__SOURCE PASSAGE__.
The Messenger handles connections and generic messenges. A message will be dispatched to any registered dispatchers via the ms_dispatch virtual method on the Dispatcher interface. The OSD class implements the Dispatcher interface.

Update 06/08/14: this post is out of date with the current source tree. See OSD Request Processing Latency

There are two high-level asynchronous traces described below. The first is the process of receiving, preparing, and queueing a request. The second is from the perspective of separate worker threads that dequeue requests to be processed.

Message Dispatch and Req Enqueue

The trace begins when a message is dispatched to the OSD. At a high-level

  • bool OSD::ms_dispatch(Message *m)
    • src/osd/OSD.cc:4720

There are two paths that can be taken, both of which will arrive at OSD::dispatch_op.

__RAW DATA__.
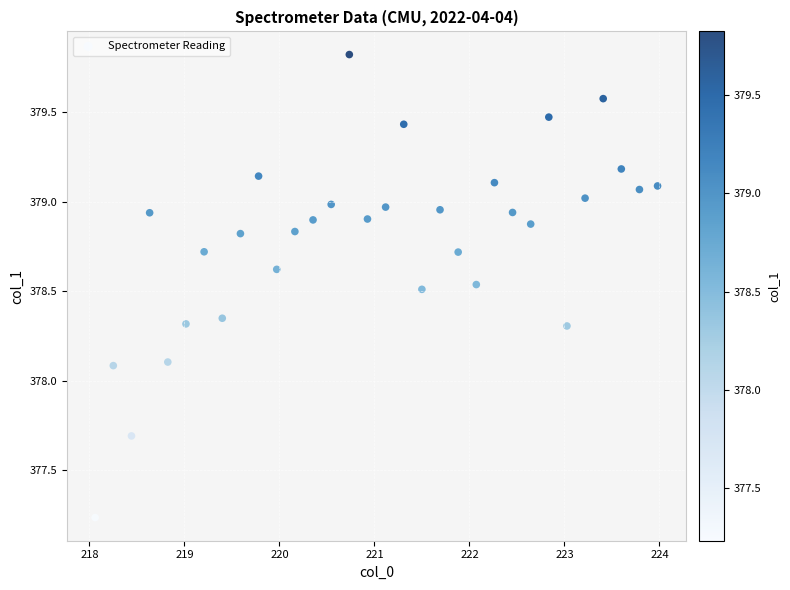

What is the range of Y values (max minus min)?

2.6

...

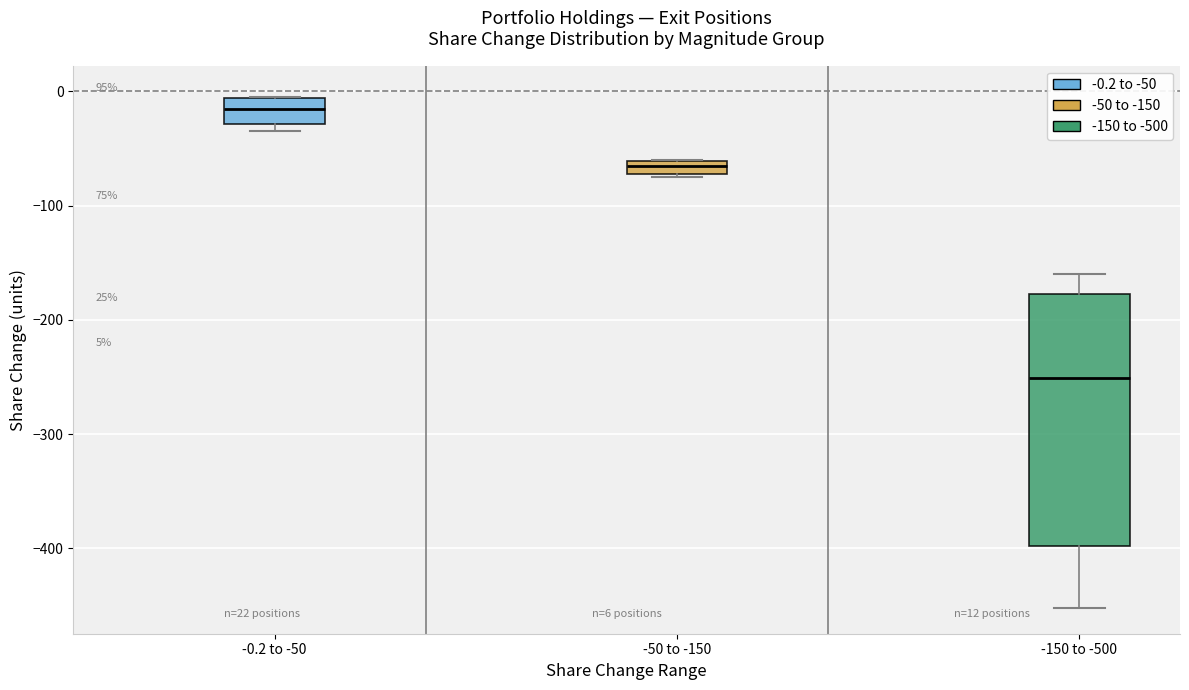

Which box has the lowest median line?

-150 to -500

* * *

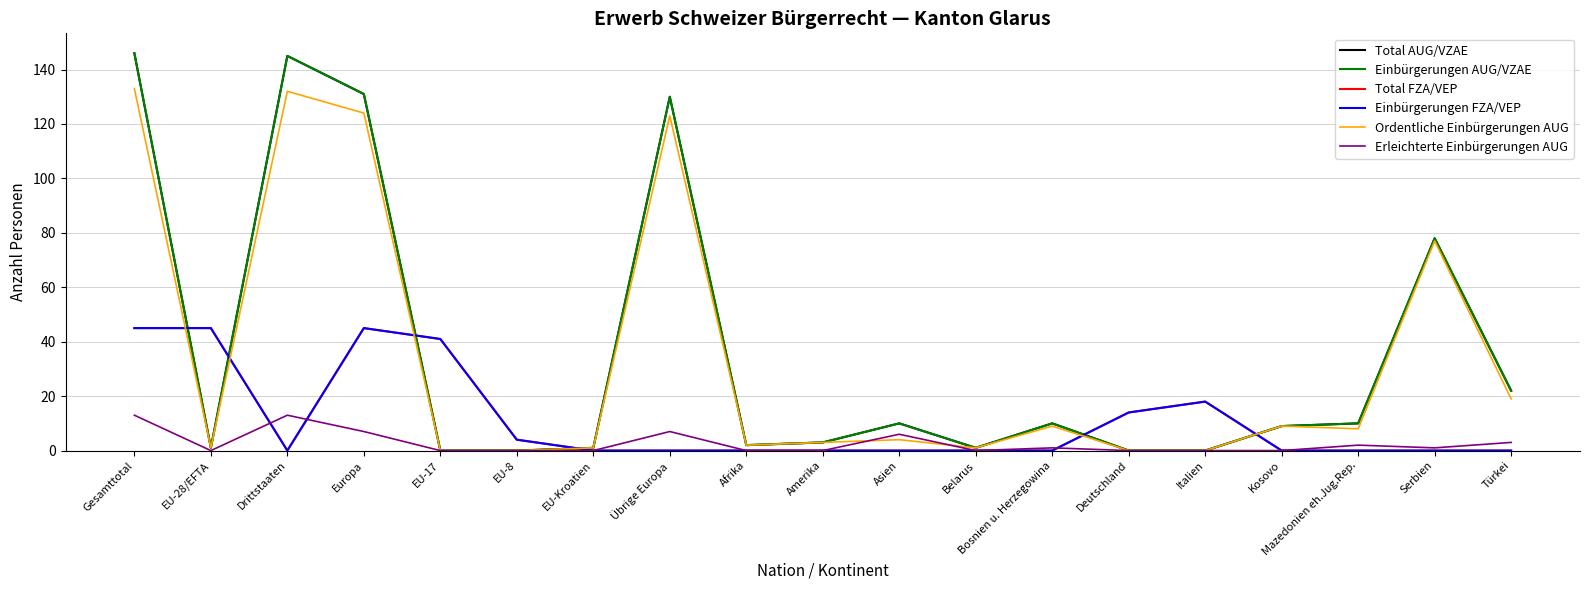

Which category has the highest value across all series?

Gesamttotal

__TASKS AND EXERCISES__.
1. In the OSD dispatch notes, which class implements the Dispatcher interface?
2. Rewrite the stretch of the OSD dispatch notes from "The Messenger handles" through "implements the Dispatcher interface.", putting "member function" in place of "virtual method".

__RESULTS FOR EACH TASK__.
1. The OSD class.

2.
The Messenger handles connections and generic messenges. A message will be dispatched to any registered dispatchers via the ms_dispatch member function on the Dispatcher interface. The OSD class implements the Dispatcher interface.